Repeat the records exactly, with one exception: no images.

§ Landmark coordinate records:

◇ ◇ ◇ ◇ ◇ ◇ ◇

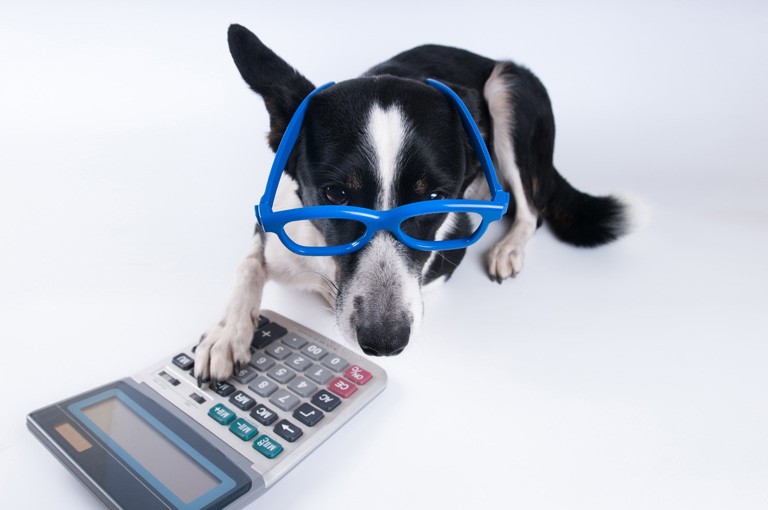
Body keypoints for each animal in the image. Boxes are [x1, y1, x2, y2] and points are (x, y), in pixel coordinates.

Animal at [194, 23, 636, 382]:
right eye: (336, 194)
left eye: (435, 197)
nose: (384, 342)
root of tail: (490, 58)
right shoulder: (275, 221)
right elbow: (249, 264)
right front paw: (227, 334)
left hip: (508, 90)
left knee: (532, 207)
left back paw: (509, 247)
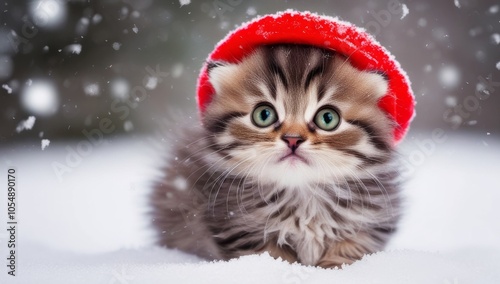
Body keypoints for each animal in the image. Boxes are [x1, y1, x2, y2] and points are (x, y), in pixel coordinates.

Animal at [149, 43, 402, 268]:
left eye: (327, 118)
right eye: (264, 114)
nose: (293, 139)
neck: (304, 196)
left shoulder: (368, 225)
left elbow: (350, 251)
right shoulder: (240, 229)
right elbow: (271, 257)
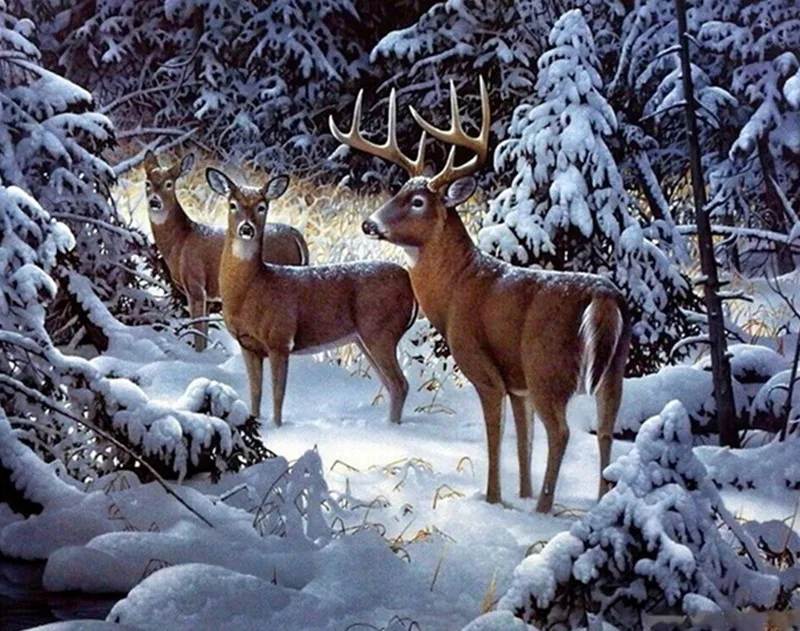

◇ ◇ ◇ ◇ ◇ ◇ ◇

§ Response area:
Body keypoints for each animal in the image. Boxes are [x1, y1, x2, y2] and points are (x, y), in pixel coordinates.

Animal at [194, 23, 636, 382]:
right eye: (336, 194)
left eye: (435, 197)
nose: (384, 342)
root of tail: (490, 58)
right shoulder: (275, 221)
right elbow: (249, 264)
right front paw: (227, 334)
left hip: (508, 90)
left knee: (532, 207)
left back paw: (509, 247)
Body keypoints for each animal in the image. Boxes are [x1, y1, x2, y2] and points are (x, y), in pixel coordinates.

Animal at [149, 43, 402, 268]:
left eye: (327, 118)
right eye: (264, 114)
nose: (293, 139)
neck: (304, 196)
left shoulder: (368, 225)
left elbow: (350, 251)
right shoulder: (240, 229)
right elbow: (271, 257)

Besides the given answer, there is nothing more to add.